World Athletics, the global governing body for track and field, is teaming up with the Italian fitness equipment maker Technogym to launch a world championship for treadmill running.
The two organisations announced the new competition, called RUN X, on Global Running Day, opening registration for gyms, universities, hotels and corporate fitness centres that want to host qualifying rounds. The inaugural final is scheduled for March 20 and 21, 2027, at Technogym Village, the company’s headquarters in Cesena, Italy.
The format is built on a single distance. Runners will race 5 kilometres on a connected treadmill, and their times will be certified through the Technogym Digital Ecosystem, the company’s software platform that links its machines to the cloud. Results feed into online leaderboards that rank athletes at their home club and against everyone else in the world.

How the qualifying path works
The qualification phase opens in October 2026 at affiliated centres around the world. Runners who cannot get to a partner gym will also be able to log times from home, as long as they train on equipment connected to the same digital ecosystem. Marathon Handbook’s own treadmill workouts guide and comparison of treadmill vs. outdoor running are useful starting points for anyone planning to put in serious indoor mileage before then.

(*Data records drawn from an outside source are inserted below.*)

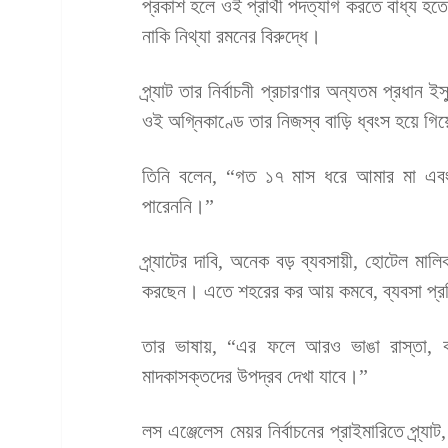
প্রকাশ হলে ওই প্রার্থী পদত্যাগ করতে বাধ্য হত
নাকি নিথ্যা রমনের বিরুদ্ধে।
প্র্যাট তার নির্বাচনী প্রচারণার অন্যতম প্রধান
ওই অগ্নিকাণ্ডে তার নিজস্ব বাড়ি ধ্বংস হয়ে গি
তিনি বলেন, “গত ১৭ মাস ধরে আমার মা এবং প
পারেননি।”
প্র্যাটের দাবি, অনেক বড় ব্যবসায়ী, হোটেল মাল
করছেন। এতে শহরের কর আয় কমবে, ব্যবসা প্রতি
তার ভাষায়, “এর ফলে আরও ভাঙা রাস্তা, 
মাদকাসক্তদের উপদ্রব দেখা যাবে।”
লস এঞ্জেলেস মেয়র নির্বাচনের প্রাইমারিতে প্র্যা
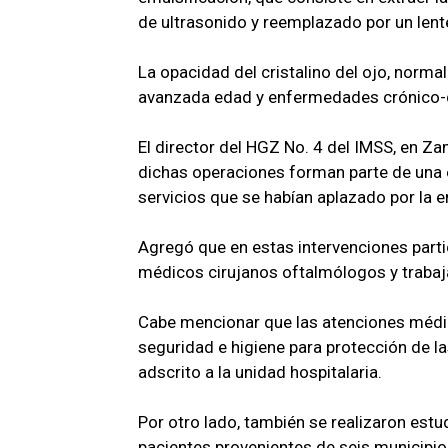
de ultrasonido y reemplazado por un lente
La opacidad del cristalino del ojo, norm
avanzada edad y enfermedades crónico-de
El director del HGZ No. 4 del IMSS, en 
dichas operaciones forman parte de una es
servicios que se habían aplazado por la 
Agregó que en estas intervenciones parti
médicos cirujanos oftalmólogos y trabaj
Cabe mencionar que las atenciones médic
seguridad e higiene para protección de la
adscrito a la unidad hospitalaria.
Por otro lado, también se realizaron estud
pacientes provenientes de seis municipios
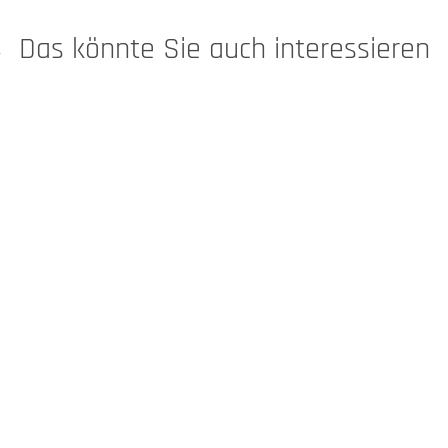
Das könnte Sie auch interessieren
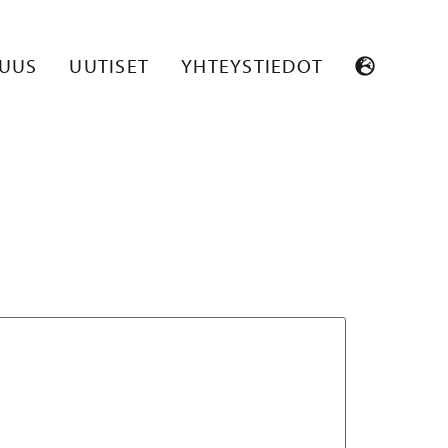
SUUS
UUTISET
YHTEYSTIEDOT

In January 2027, the top performers in each country move on to a regional round. The two days of competition at Technogym Village will crown men’s and women’s champions both overall and by age group, which gives masters runners a real shot at a title and a slice of the prize money. Runners weighing up a goal time can lean on a structured plan. Marathon Handbook offers free 5K training plans for every level, including an advanced 5K plan for sub-20 and sub-18 runners.
The total prize pool is $100,000. There is also a notable bridge to the outdoor running calendar. World Athletics will hand out wild card entries to the national federations of the top overall male and female athlete, sending them to the 5km race at the 2027 World Athletics Road Running Championships in Yangzhou, China, held the weekend after the RUN X final.

A push to meet runners where they already are
The partnership reflects a broader bet by World Athletics that it needs to plant a flag inside fitness clubs, where a large share of recreational running already happens. The federation has been busy on other fronts too, recently tightening qualifying standards for the 2027 Beijing championships.
“Our shared vision for RUN X is to bring more runners into the athletics family, create a fresh global community, and open up a new kind of world championship within our sport, focused on indoor treadmill running,” World Athletics President Sebastian Coe said at the launch event in Cesena.
Coe also said the federation cannot afford to ignore where casual athletes train. “This kind of innovative partnership between World Athletics and Technogym is vital to the continued growth of athletics. We are operating in a world where competition for people’s attention has never been more intense, so if we want to keep growing and become more commercially successful, we have to embrace change and innovation, including in the world of running.”
Technogym President Nerio Alessandri framed the venture as a way to turn the gym floor into a stadium. “RUN X will connect millions of runners with our partner fitness centres around the globe, while our exclusive Technogym ecosystem will serve as the driving force behind this new competition,” he said.
For runners eyeing a treadmill-based build-up, Marathon Handbook’s guide to marathon training on a treadmill covers how to translate indoor effort into race-day fitness.
Registration for centres opens immediately at runx.org. Runners themselves will not be able to log qualifying times until the network goes live in October 2026.